Jean-Marc LIGNY
L'ATALANTE
512pp - 25,90 €
Critique parue en août 2020 dans Bifrost n° 99
Situé à l’époque du troisième opus de la trilogie climatique : Aqua™, Exodes et Semences, Alliances suit le destin de petits groupes tentant de survivre aux conséquences du changement climatique survenu trois siècles plus tôt. Le précédent roman s’achevait sur une note d’espoir, avec la rencontre de Tikaani et du trio Denn, Nao et Marali, à la recherche du paradis terrestre auquel ils croient dur comme fer, emmenant avec eux quelques fourmites servant de guides, grâce au lien télépathique que Nao a établi avec elles. Ces insectes intelligents qu’on trouve désormais un peu partout, fruits d’un croisement de fourmis et de termites réalisé par génie génétique, ont en effet développé cette forme de communication avec les rares humains réceptifs.

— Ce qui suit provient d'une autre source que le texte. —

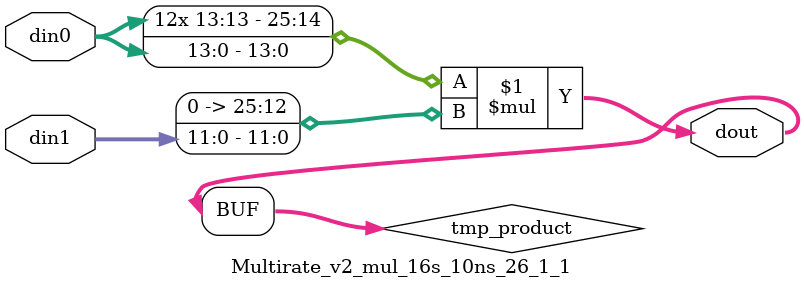
<source format=v>

`timescale 1 ns / 1 ps

 module Multirate_v2_mul_16s_10ns_26_1_1(din0, din1, dout);
parameter ID = 1;
parameter NUM_STAGE = 0;
parameter din0_WIDTH = 14;
parameter din1_WIDTH = 12;
parameter dout_WIDTH = 26;

input [din0_WIDTH - 1 : 0] din0; 
input [din1_WIDTH - 1 : 0] din1; 
output [dout_WIDTH - 1 : 0] dout;

wire signed [dout_WIDTH - 1 : 0] tmp_product;


























assign tmp_product = $signed(din0) * $signed({1'b0, din1});









assign dout = tmp_product;





















endmodule

</source>
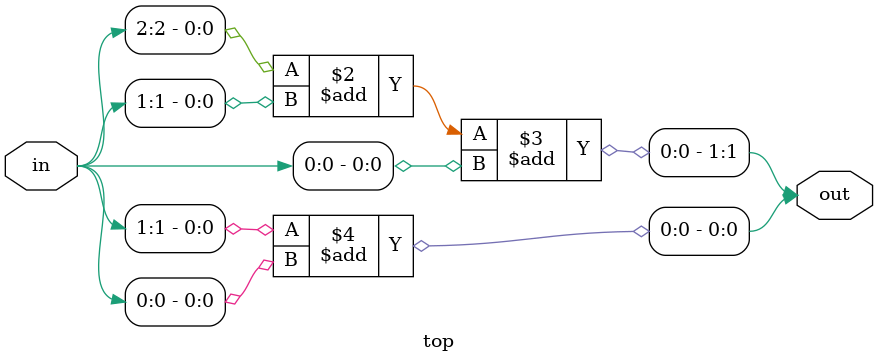
<source format=sv>
module top (
  input [2:0] in,
  output [1:0] out
);

  // Logic to calculate the output
  always @(*) begin
    out[1] = in[2] + in[1] + in[0]; // Calculate the most significant bit of the result
    out[0] = in[1] + in[0]; // Calculate the least significant bit of the result
  end

endmodule

</source>
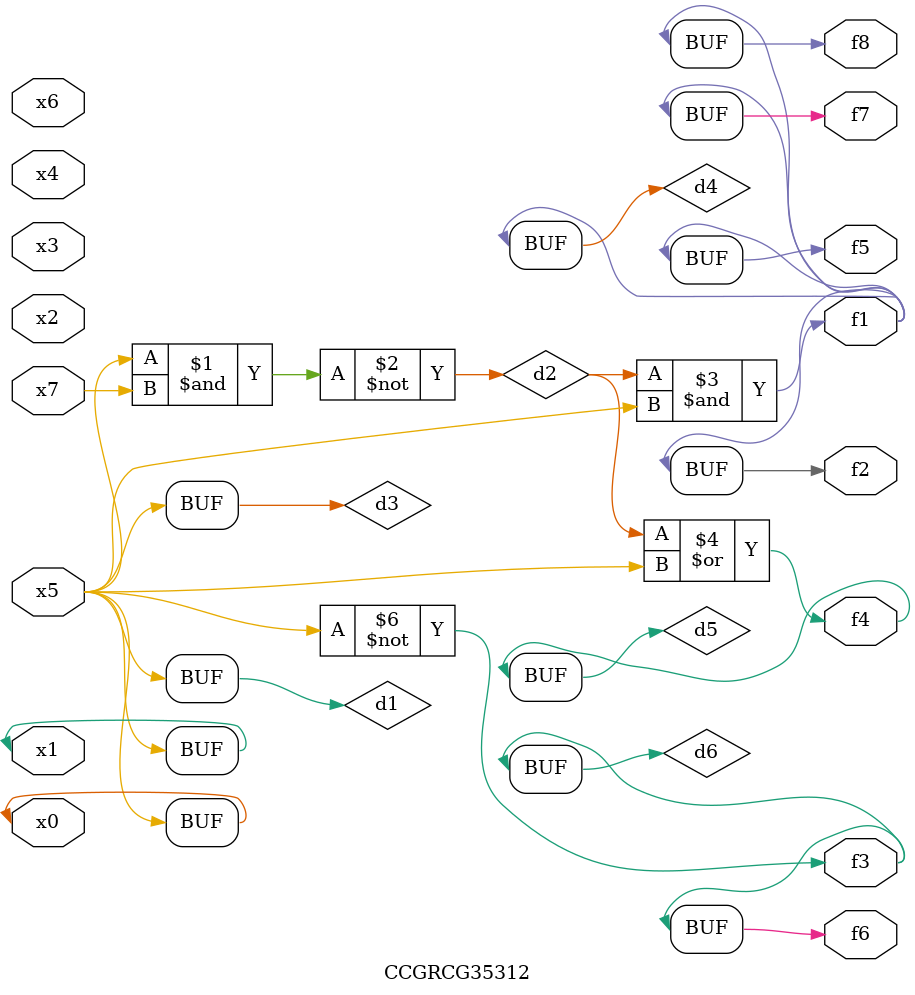
<source format=v>
module CCGRCG35312(
	input x0, x1, x2, x3, x4, x5, x6, x7,
	output f1, f2, f3, f4, f5, f6, f7, f8
);

	wire d1, d2, d3, d4, d5, d6;

	buf (d1, x0, x5);
	nand (d2, x5, x7);
	buf (d3, x0, x1);
	and (d4, d2, d3);
	or (d5, d2, d3);
	nor (d6, d1, d3);
	assign f1 = d4;
	assign f2 = d4;
	assign f3 = d6;
	assign f4 = d5;
	assign f5 = d4;
	assign f6 = d6;
	assign f7 = d4;
	assign f8 = d4;
endmodule

</source>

L’action se déroule cette fois quelques décennies plus tôt, dans la communauté islandaise troglodyte de Tikaani, encore adolescent. il aide un vieil obstiné, Vinda, à restaurer un avion solaire pour voler en direction du Groenland en quête de poches de survie. Au Canada, d’autres rescapés tentent de remettre en fonction des vestiges de technologie hautement plus dangereux, à savoir une centrale nucléaire. Non loin de là, solitaire dans la jungle et fuyant désormais les hommes, Ophélie s’accommode de la présence amicale d’une mygale et d’un anaconda qui tiennent à distance alligators et insectes prédateurs. Elle recueille et soigne le jeune Natsume avant qu’il ne poursuive sa route. Tout ce petit monde se croise, se perd et se retrouve au fil d’une intrigue étalée sur plus de vingt ans.
Le lien avec le précédent opus est établi lorsque Denn, Nao et Marali font la connaissance de Tikaani et des chiens qu’il a apprivoisés. Reproduite à l’identique, cette section se poursuit avec l’acclimatation des jeunes gens dans la communauté qui a passé un pacte avec les fourmites : en échange de nourriture et de soins, celles-ci concèdent leurs cadavres riches en protéines. Mais le nid implanté au Groenland se révèle bien plus agressif et intolérant envers l’homme. Est-ce une guerre entre deux espèces qui se profile ?
Les différentes éléments s’agencent parfaitement pour donner son unité au roman, fermer les dernières portes laissées ouvertes et mettre en perspective le propos de ce qui reste une trilogie. En effet, ce quatrième opus doit davantage être considéré comme un diptyque du troisième tome auquel il est temporellement rattaché que comme le dernier élément d’une tétralogie.
Alliances porte bien son nom : partout l’accent est mis sur une possible entente entre l’homme et l’animal : les chiens de Tikaani, la faune au milieu de laquelle vit Ophélie, sont autant d’exemples basés sur des formes particulières de communication. Celle avec les fourmites, qui semblent développer des capacités encore plus extraordinaires, prend des contours plus fantastiques que science-fictionnels, mais témoignent de la même nécessité pour l’humain de cesser de se situer hors de la nature et d’agir en opposition à elle. Ici, les animaux apparaissent comme de véritables acteurs et pas seulement comme la manifestation d’une nature ayant repris ses droits. Jean-Marc Ligny en donne encore pour preuve les remerciements d’usage en fin de volume, adressés aux animaux de la campagne qui ont soutenu son inspiration durant la rédaction.
Désormais considéré comme le maître francophone de la climate fiction en raison de la constance de son engagement et d’une documentation ayant mobilisé nombre de chercheurs, Jean-Marc Ligny signe ici un roman militant plus que nécessaire en cette époque où l’on constate comme jamais l’impact sur nos sociétés de la nature malmenée.